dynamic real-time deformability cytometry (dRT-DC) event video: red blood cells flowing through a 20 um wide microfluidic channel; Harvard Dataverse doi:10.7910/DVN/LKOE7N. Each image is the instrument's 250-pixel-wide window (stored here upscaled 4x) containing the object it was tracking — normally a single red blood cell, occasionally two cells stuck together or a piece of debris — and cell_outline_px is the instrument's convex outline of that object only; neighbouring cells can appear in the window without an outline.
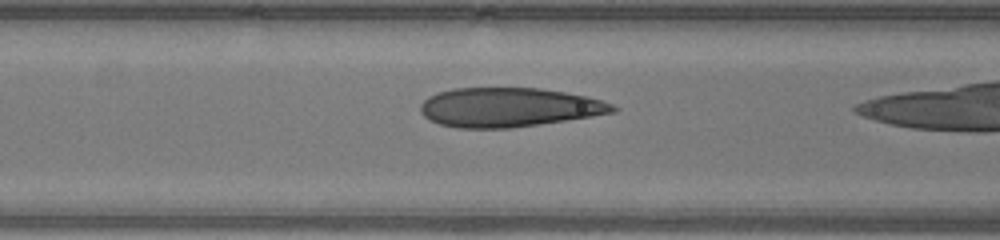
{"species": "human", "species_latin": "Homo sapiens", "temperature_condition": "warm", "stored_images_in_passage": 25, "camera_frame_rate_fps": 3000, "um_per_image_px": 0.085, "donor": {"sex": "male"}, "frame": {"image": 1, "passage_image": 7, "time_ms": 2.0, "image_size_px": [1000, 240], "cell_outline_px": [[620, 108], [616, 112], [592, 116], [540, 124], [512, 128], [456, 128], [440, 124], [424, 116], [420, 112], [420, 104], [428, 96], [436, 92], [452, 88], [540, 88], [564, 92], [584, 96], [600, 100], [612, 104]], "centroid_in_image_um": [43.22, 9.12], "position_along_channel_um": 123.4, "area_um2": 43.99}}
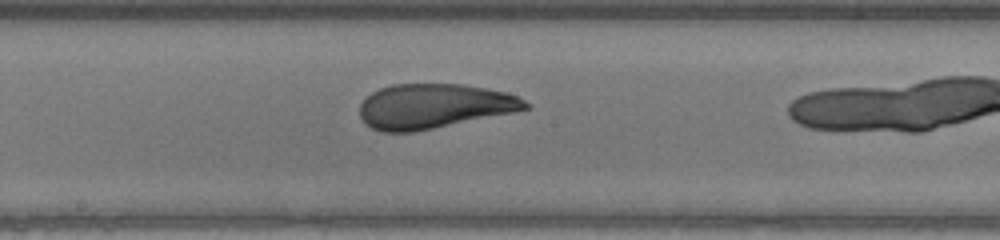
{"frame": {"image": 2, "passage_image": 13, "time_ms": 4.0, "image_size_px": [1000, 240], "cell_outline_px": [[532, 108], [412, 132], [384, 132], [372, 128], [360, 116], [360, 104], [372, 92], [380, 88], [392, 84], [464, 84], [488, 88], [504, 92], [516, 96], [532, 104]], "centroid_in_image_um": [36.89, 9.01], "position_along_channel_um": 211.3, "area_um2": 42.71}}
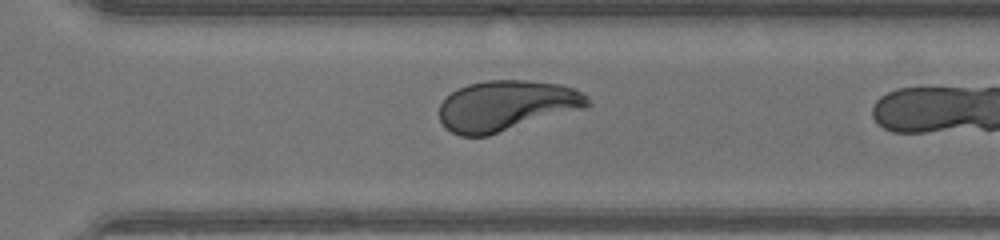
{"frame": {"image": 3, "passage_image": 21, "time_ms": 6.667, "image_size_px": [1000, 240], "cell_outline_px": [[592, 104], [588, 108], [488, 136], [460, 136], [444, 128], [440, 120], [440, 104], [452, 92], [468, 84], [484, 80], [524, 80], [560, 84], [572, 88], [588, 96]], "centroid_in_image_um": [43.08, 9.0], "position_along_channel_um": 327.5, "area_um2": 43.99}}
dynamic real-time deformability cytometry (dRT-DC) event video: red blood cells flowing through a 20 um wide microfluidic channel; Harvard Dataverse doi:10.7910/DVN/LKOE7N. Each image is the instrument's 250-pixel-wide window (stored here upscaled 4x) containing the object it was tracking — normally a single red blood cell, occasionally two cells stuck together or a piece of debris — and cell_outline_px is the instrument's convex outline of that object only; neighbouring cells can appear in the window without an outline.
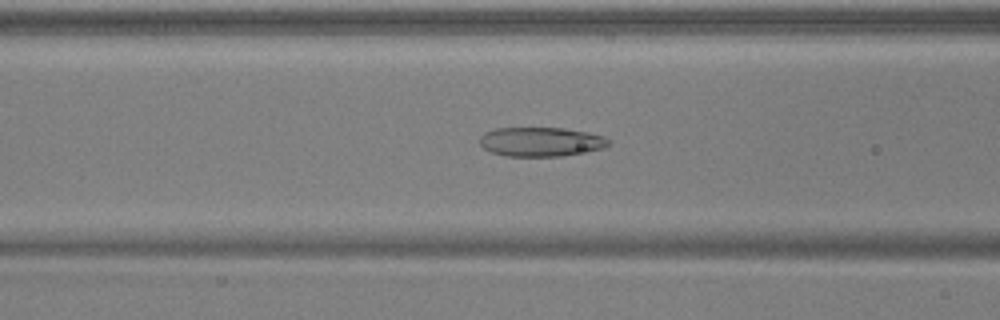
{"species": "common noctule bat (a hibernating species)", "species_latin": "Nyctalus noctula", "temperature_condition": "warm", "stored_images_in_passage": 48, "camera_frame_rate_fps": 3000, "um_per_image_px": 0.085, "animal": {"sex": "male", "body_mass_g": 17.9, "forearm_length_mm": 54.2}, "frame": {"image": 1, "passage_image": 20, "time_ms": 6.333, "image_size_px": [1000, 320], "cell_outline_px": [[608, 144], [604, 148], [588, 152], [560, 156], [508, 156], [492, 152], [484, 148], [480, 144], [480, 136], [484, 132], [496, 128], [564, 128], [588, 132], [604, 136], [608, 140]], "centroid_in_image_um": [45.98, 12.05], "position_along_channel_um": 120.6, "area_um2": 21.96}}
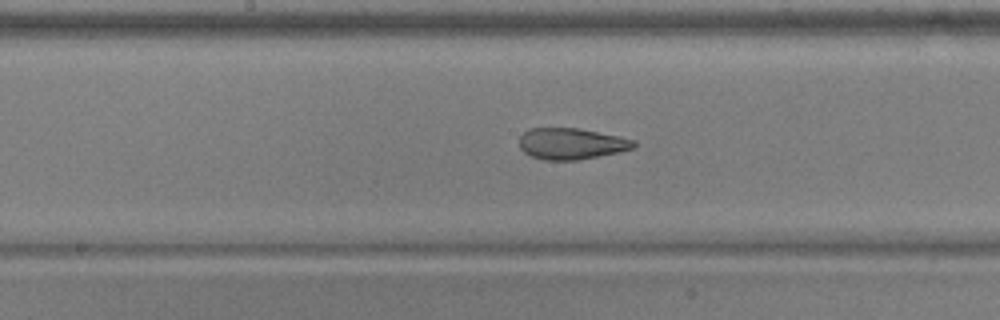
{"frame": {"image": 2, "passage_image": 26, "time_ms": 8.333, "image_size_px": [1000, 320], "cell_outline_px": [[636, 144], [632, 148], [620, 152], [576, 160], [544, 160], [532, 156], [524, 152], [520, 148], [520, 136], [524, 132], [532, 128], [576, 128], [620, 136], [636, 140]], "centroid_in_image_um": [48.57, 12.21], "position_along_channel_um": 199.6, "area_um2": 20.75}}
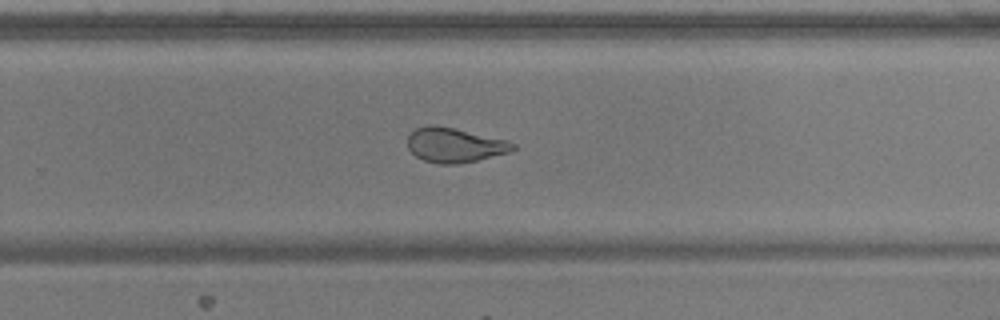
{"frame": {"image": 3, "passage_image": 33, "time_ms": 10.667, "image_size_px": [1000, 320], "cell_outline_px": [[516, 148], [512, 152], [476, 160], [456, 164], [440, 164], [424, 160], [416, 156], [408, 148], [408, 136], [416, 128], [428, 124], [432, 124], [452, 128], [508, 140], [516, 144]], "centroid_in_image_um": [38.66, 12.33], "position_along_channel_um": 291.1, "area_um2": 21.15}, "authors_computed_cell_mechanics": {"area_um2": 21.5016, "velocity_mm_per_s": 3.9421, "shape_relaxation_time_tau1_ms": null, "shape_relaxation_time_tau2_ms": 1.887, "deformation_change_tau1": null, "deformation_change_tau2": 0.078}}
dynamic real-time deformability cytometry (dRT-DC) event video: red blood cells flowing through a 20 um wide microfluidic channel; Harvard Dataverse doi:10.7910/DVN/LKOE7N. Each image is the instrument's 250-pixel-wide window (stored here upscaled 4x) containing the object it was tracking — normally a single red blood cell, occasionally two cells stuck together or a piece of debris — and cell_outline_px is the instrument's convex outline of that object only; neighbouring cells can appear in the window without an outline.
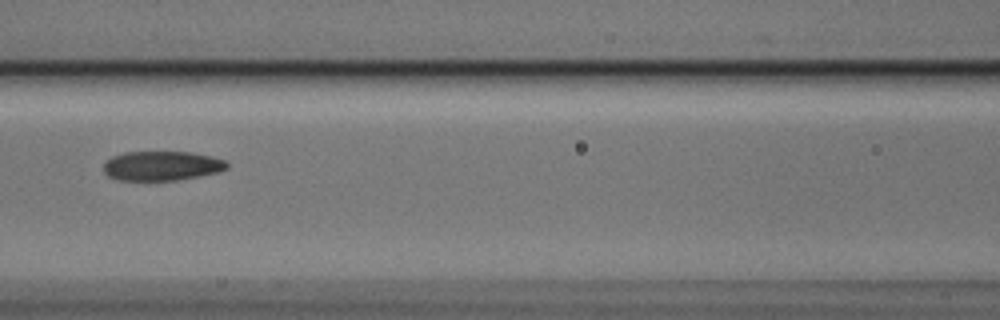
━━━━━━
◆ WORK INSTRUCTIONS
Output a faithful copy of the data, with each picture left out.

◆ EXPECTED ANSWER
dynamic real-time deformability cytometry (dRT-DC) event video: red blood cells flowing through a 20 um wide microfluidic channel; Harvard Dataverse doi:10.7910/DVN/LKOE7N. Each image is the instrument's 250-pixel-wide window (stored here upscaled 4x) containing the object it was tracking — normally a single red blood cell, occasionally two cells stuck together or a piece of debris — and cell_outline_px is the instrument's convex outline of that object only; neighbouring cells can appear in the window without an outline.
{"species": "human", "species_latin": "Homo sapiens", "temperature_condition": "warm", "stored_images_in_passage": 25, "camera_frame_rate_fps": 3000, "um_per_image_px": 0.085, "donor": {"sex": "male"}, "frame": {"image": 1, "passage_image": 7, "time_ms": 2.0, "image_size_px": [1000, 240], "cell_outline_px": [[620, 108], [616, 112], [592, 116], [540, 124], [512, 128], [456, 128], [440, 124], [424, 116], [420, 112], [420, 104], [428, 96], [436, 92], [452, 88], [540, 88], [564, 92], [584, 96], [600, 100], [612, 104]], "centroid_in_image_um": [43.22, 9.12], "position_along_channel_um": 123.4, "area_um2": 43.99}}
{"frame": {"image": 2, "passage_image": 13, "time_ms": 4.0, "image_size_px": [1000, 240], "cell_outline_px": [[532, 108], [412, 132], [384, 132], [372, 128], [360, 116], [360, 104], [372, 92], [380, 88], [392, 84], [464, 84], [488, 88], [504, 92], [516, 96], [532, 104]], "centroid_in_image_um": [36.89, 9.01], "position_along_channel_um": 211.3, "area_um2": 42.71}}
{"frame": {"image": 3, "passage_image": 21, "time_ms": 6.667, "image_size_px": [1000, 240], "cell_outline_px": [[592, 104], [588, 108], [488, 136], [460, 136], [444, 128], [440, 120], [440, 104], [452, 92], [468, 84], [484, 80], [524, 80], [560, 84], [572, 88], [588, 96]], "centroid_in_image_um": [43.08, 9.0], "position_along_channel_um": 327.5, "area_um2": 43.99}}
dynamic real-time deformability cytometry (dRT-DC) event video: red blood cells flowing through a 20 um wide microfluidic channel; Harvard Dataverse doi:10.7910/DVN/LKOE7N. Each image is the instrument's 250-pixel-wide window (stored here upscaled 4x) containing the object it was tracking — normally a single red blood cell, occasionally two cells stuck together or a piece of debris — and cell_outline_px is the instrument's convex outline of that object only; neighbouring cells can appear in the window without an outline.
{"species": "common noctule bat (a hibernating species)", "species_latin": "Nyctalus noctula", "temperature_condition": "warm", "stored_images_in_passage": 48, "camera_frame_rate_fps": 3000, "um_per_image_px": 0.085, "animal": {"sex": "male", "body_mass_g": 17.9, "forearm_length_mm": 54.2}, "frame": {"image": 1, "passage_image": 20, "time_ms": 6.333, "image_size_px": [1000, 320], "cell_outline_px": [[608, 144], [604, 148], [588, 152], [560, 156], [508, 156], [492, 152], [484, 148], [480, 144], [480, 136], [484, 132], [496, 128], [564, 128], [588, 132], [604, 136], [608, 140]], "centroid_in_image_um": [45.98, 12.05], "position_along_channel_um": 120.6, "area_um2": 21.96}}
{"frame": {"image": 2, "passage_image": 26, "time_ms": 8.333, "image_size_px": [1000, 320], "cell_outline_px": [[636, 144], [632, 148], [620, 152], [576, 160], [544, 160], [532, 156], [524, 152], [520, 148], [520, 136], [524, 132], [532, 128], [576, 128], [620, 136], [636, 140]], "centroid_in_image_um": [48.57, 12.21], "position_along_channel_um": 199.6, "area_um2": 20.75}}
{"frame": {"image": 3, "passage_image": 33, "time_ms": 10.667, "image_size_px": [1000, 320], "cell_outline_px": [[516, 148], [512, 152], [476, 160], [456, 164], [440, 164], [424, 160], [416, 156], [408, 148], [408, 136], [416, 128], [428, 124], [432, 124], [452, 128], [508, 140], [516, 144]], "centroid_in_image_um": [38.66, 12.33], "position_along_channel_um": 291.1, "area_um2": 21.15}, "authors_computed_cell_mechanics": {"area_um2": 21.5016, "velocity_mm_per_s": 3.9421, "shape_relaxation_time_tau1_ms": null, "shape_relaxation_time_tau2_ms": 1.887, "deformation_change_tau1": null, "deformation_change_tau2": 0.078}}
dynamic real-time deformability cytometry (dRT-DC) event video: red blood cells flowing through a 20 um wide microfluidic channel; Harvard Dataverse doi:10.7910/DVN/LKOE7N. Each image is the instrument's 250-pixel-wide window (stored here upscaled 4x) containing the object it was tracking — normally a single red blood cell, occasionally two cells stuck together or a piece of debris — and cell_outline_px is the instrument's convex outline of that object only; neighbouring cells can appear in the window without an outline.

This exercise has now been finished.